The venture capitalist does not buy the assets that these fintech firms originate. This is an important distinction because the assets that are originated look more like credit instruments that might yield 10 to 15 percent or some cases even more. Getting a 20 percent annual return secured by a real asset might be pretty compelling, but ironically it is not very compelling for venture capital.
The venture capitalist is betting on
managers like those at Point and PeerStreet to yield, every once in a while,
a thousand times return on equity.
PeerStreet is about people that buy old properties fix them up and then sell them typically within a short term time horizon. So for PeerStreet it could be described as being speculative but in supply constrained markets with low loan to value ratios a strong case can be made that it is not that speculative of an investment.
The main characteristics that make PeerStreet compelling is that they have a unique model. A local private lender may make loans to real estate developers in his vicinity and over time comes to understand what kinds of loans and which borrowers pay back as promised. Once they are paid back, they can make loans again. The problem for the local lender is that they cannot scale their model, but they can scale much more quickly if they could go sell part of the loans that they are originating to a third party – and that is what PeerStreet does.
Very important for PeerStreet, of course, is to avoid adverse selection so the company actually does its own underwriting on top of the underwriting that the local lender has done. In fact, they scaled to over half a billion dollars of loans with no defaults in just their first couple of years.
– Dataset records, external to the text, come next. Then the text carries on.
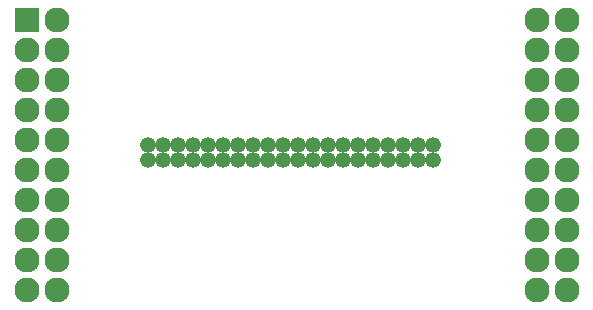
<source format=gbs>
G04 #@! TF.FileFunction,Soldermask,Bot*
%FSLAX46Y46*%
G04 Gerber Fmt 4.6, Leading zero omitted, Abs format (unit mm)*
G04 Created by KiCad (PCBNEW 4.0.2-stable) date Thu May 19 22:00:52 2016*
%MOMM*%
G01*
G04 APERTURE LIST*
%ADD10C,0.100000*%
%ADD11C,1.325000*%
%ADD12R,2.127200X2.127200*%
%ADD13O,2.127200X2.127200*%
G04 APERTURE END LIST*
D10*
D11*
X135890000Y-105410000D03*
X135890000Y-104140000D03*
X137160000Y-105410000D03*
X137160000Y-104140000D03*
X138430000Y-105410000D03*
X138430000Y-104140000D03*
X139700000Y-105410000D03*
X139700000Y-104140000D03*
X140970000Y-105410000D03*
X140970000Y-104140000D03*
X142240000Y-105410000D03*
X142240000Y-104140000D03*
X143510000Y-105410000D03*
X143510000Y-104140000D03*
X144780000Y-105410000D03*
X144780000Y-104140000D03*
X146050000Y-105410000D03*
X146050000Y-104140000D03*
X147320000Y-105410000D03*
X147320000Y-104140000D03*
X148590000Y-105410000D03*
X148590000Y-104140000D03*
X149860000Y-105410000D03*
X149860000Y-104140000D03*
X151130000Y-105410000D03*
X151130000Y-104140000D03*
X152400000Y-105410000D03*
X152400000Y-104140000D03*
X153670000Y-105410000D03*
X153670000Y-104140000D03*
X154940000Y-105410000D03*
X154940000Y-104140000D03*
X156210000Y-105410000D03*
X156210000Y-104140000D03*
X157480000Y-105410000D03*
X157480000Y-104140000D03*
X158750000Y-105410000D03*
X158750000Y-104140000D03*
X160020000Y-105410000D03*
X160020000Y-104140000D03*
D12*
X125641100Y-93573600D03*
D13*
X128181100Y-93573600D03*
X125641100Y-96113600D03*
X128181100Y-96113600D03*
X125641100Y-98653600D03*
X128181100Y-98653600D03*
X125641100Y-101193600D03*
X128181100Y-101193600D03*
X125641100Y-103733600D03*
X128181100Y-103733600D03*
X125641100Y-106273600D03*
X128181100Y-106273600D03*
X125641100Y-108813600D03*
X128181100Y-108813600D03*
X125641100Y-111353600D03*
X128181100Y-111353600D03*
X125641100Y-113893600D03*
X128181100Y-113893600D03*
X125641100Y-116433600D03*
X128181100Y-116433600D03*
X168821100Y-93573600D03*
X171361100Y-93573600D03*
X168821100Y-96113600D03*
X171361100Y-96113600D03*
X168821100Y-98653600D03*
X171361100Y-98653600D03*
X168821100Y-101193600D03*
X171361100Y-101193600D03*
X168821100Y-103733600D03*
X171361100Y-103733600D03*
X168821100Y-106273600D03*
X171361100Y-106273600D03*
X168821100Y-108813600D03*
X171361100Y-108813600D03*
X168821100Y-111353600D03*
X171361100Y-111353600D03*
X168821100Y-113893600D03*
X171361100Y-113893600D03*
X168821100Y-116433600D03*
X171361100Y-116433600D03*
M02*

</source>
A compelling aspect of their model is that, normally, intelligence is trapped in humans heads and PeerStreet is kind of the opposite in the sense that they have identified this and are using it to their advantage. They recognize that the local lender understands their market intimately and has their own network of borrowers that they go to. So by utilizing this network of lenders, they are able to force multiply the market.
This is very appealing because your average venture firm might give seven to ten million dollars as an initial investment where it can be very difficult to get the customers and the cool thing about PeerStreet is that they actually they do not have to spend any money getting the end customers because of the relationships they are leveraging with local lenders.
Apart from the product type, the main difference between Point and PeerStreet is the duration of the investment. Point presents a much longer duration product. Point is also an equity product that can lose money if the value of the home decreases, as can PeerStreet, but it is a secured form of equity, backed by a lien on the property.
Alex is one of nine general partners at venture capital firm Andreesen Horowitz and they are the ones that make the investment decisions, but in addition there are some 120 other people that work at the firm. Unlike other types of VCs Andreesen Horowitz brings added value to portfolio companies beyond capital infusions.
For example, they provide recruiting support because it is very hard to hire engineers. There is a policy and regulatory affairs team, and another team on communications and marketing. Additionally, every single one of their fintech companies needs debt capital, and in some cases accredited investor capital, so treasury is also an area of support that they have been beefing up.